_EXERCISE BRIEF_
Each line of the data below holding the word "Wonderen" must be copied.

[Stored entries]
· · · · · · ·
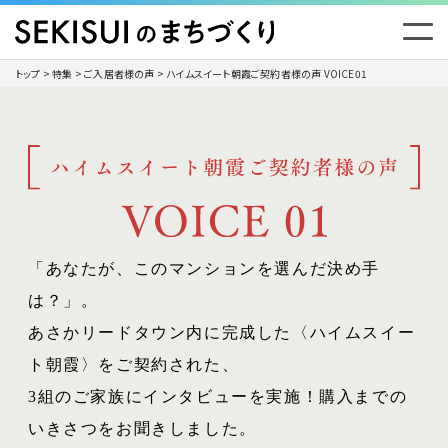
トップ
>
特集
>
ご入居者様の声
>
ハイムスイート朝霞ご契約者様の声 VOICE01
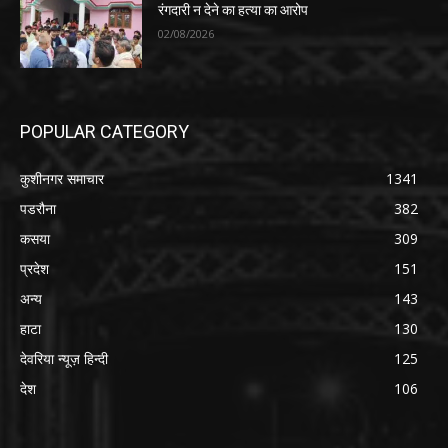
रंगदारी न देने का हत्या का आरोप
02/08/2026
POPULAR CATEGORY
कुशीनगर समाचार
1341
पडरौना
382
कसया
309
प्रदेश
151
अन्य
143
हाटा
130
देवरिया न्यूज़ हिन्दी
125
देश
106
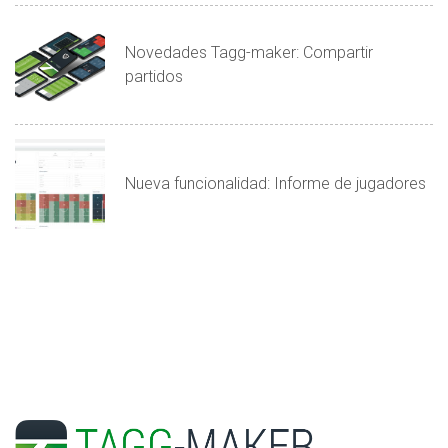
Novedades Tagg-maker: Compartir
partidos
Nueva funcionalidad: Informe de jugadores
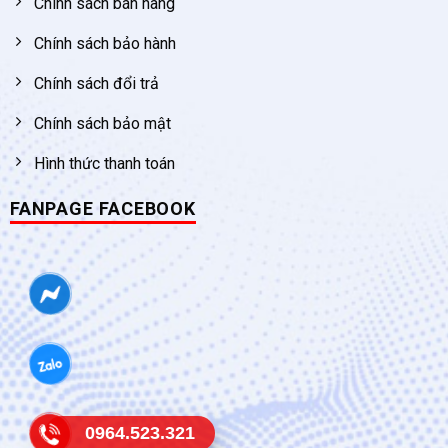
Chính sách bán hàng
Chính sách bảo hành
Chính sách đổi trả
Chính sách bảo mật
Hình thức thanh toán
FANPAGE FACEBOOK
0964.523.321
· · · · · · ·
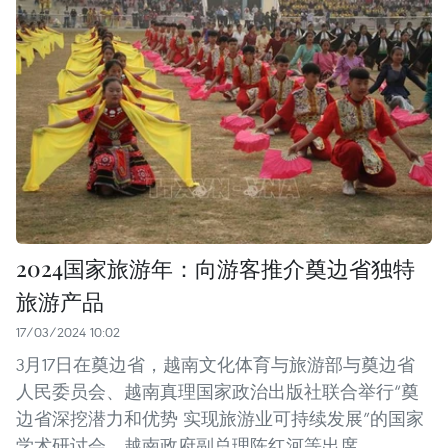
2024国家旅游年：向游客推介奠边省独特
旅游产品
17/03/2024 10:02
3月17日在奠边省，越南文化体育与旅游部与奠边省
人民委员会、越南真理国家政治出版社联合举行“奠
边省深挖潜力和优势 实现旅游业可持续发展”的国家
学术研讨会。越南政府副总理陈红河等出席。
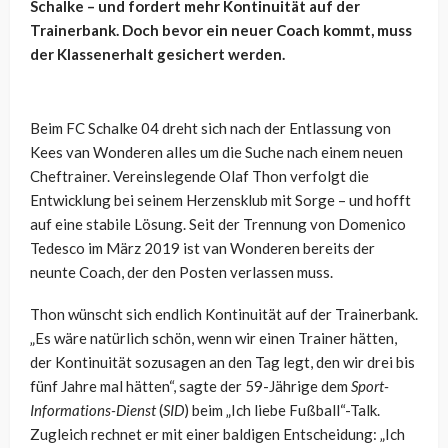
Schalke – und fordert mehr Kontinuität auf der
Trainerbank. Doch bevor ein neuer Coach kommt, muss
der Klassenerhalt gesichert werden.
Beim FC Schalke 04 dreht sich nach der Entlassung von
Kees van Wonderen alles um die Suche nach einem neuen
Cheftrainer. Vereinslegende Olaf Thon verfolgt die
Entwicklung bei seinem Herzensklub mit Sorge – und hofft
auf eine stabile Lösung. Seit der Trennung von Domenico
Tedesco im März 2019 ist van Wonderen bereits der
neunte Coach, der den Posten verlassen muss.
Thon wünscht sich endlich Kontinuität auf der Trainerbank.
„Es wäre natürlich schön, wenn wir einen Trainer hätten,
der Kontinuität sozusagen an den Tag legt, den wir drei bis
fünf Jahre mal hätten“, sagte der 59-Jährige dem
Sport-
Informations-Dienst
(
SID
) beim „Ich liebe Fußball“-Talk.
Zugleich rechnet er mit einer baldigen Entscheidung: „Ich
· · · · · · ·
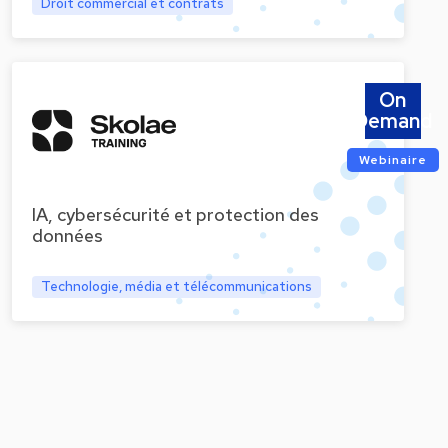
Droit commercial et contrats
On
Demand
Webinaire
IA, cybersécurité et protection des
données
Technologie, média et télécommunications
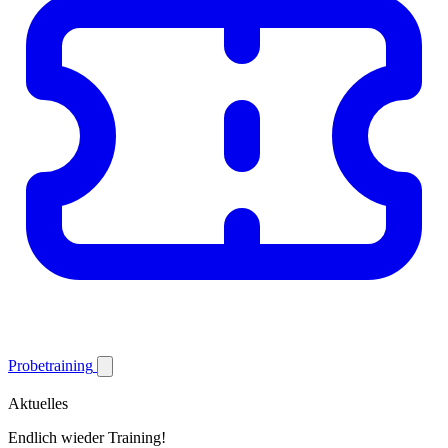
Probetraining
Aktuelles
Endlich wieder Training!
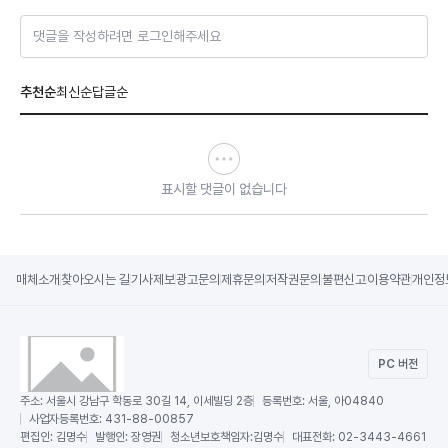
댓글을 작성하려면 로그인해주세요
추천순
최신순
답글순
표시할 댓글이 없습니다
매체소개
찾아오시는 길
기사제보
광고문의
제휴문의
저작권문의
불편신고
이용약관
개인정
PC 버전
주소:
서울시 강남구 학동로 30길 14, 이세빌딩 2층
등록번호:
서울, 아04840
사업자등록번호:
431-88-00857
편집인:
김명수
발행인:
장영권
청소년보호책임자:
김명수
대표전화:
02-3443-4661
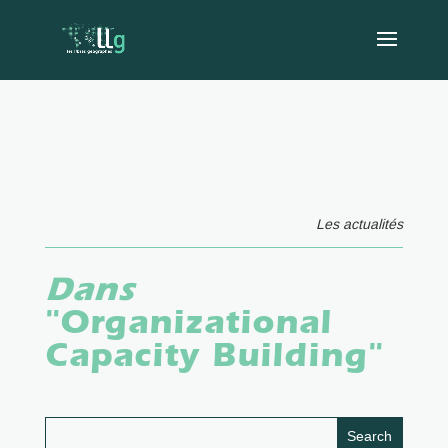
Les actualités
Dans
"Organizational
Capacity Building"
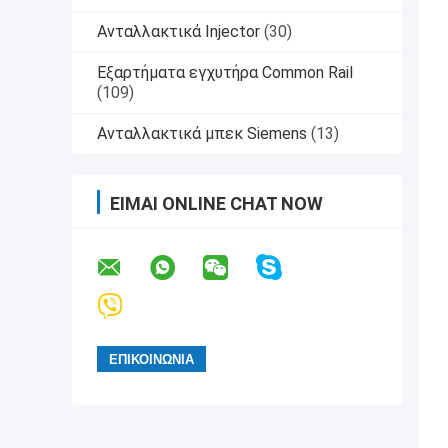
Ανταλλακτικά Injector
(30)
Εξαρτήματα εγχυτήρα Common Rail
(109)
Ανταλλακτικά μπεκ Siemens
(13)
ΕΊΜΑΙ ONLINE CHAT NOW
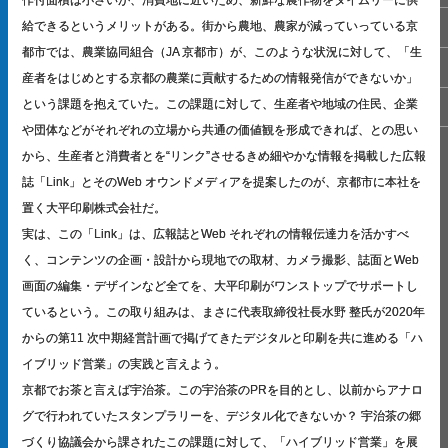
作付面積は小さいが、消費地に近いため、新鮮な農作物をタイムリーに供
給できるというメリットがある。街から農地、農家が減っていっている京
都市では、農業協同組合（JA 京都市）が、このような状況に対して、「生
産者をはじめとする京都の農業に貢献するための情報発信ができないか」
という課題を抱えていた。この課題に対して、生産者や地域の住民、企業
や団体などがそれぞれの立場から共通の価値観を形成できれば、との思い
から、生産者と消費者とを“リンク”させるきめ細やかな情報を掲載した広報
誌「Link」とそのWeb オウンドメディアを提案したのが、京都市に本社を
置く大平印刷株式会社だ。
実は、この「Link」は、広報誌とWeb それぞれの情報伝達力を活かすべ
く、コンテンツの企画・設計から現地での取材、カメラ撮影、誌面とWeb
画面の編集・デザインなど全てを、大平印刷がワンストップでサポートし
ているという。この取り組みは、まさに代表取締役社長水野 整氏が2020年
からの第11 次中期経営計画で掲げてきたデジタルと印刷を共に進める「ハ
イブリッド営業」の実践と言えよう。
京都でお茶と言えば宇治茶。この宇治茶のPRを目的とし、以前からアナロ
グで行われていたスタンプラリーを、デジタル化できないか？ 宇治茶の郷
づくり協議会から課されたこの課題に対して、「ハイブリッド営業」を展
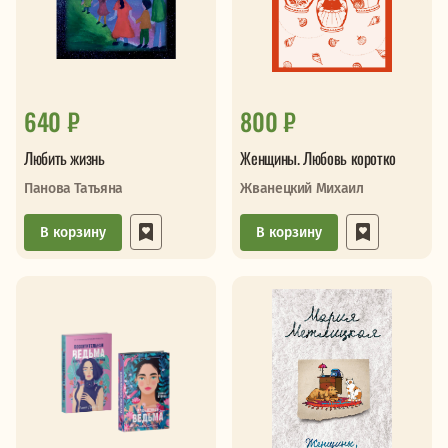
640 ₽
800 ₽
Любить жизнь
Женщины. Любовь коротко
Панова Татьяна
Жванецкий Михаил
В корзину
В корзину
· · · · · · ·
_REPLY_
Kees van Wonderen alles um die Suche nach einem neuen
Tedesco im März 2019 ist van Wonderen bereits der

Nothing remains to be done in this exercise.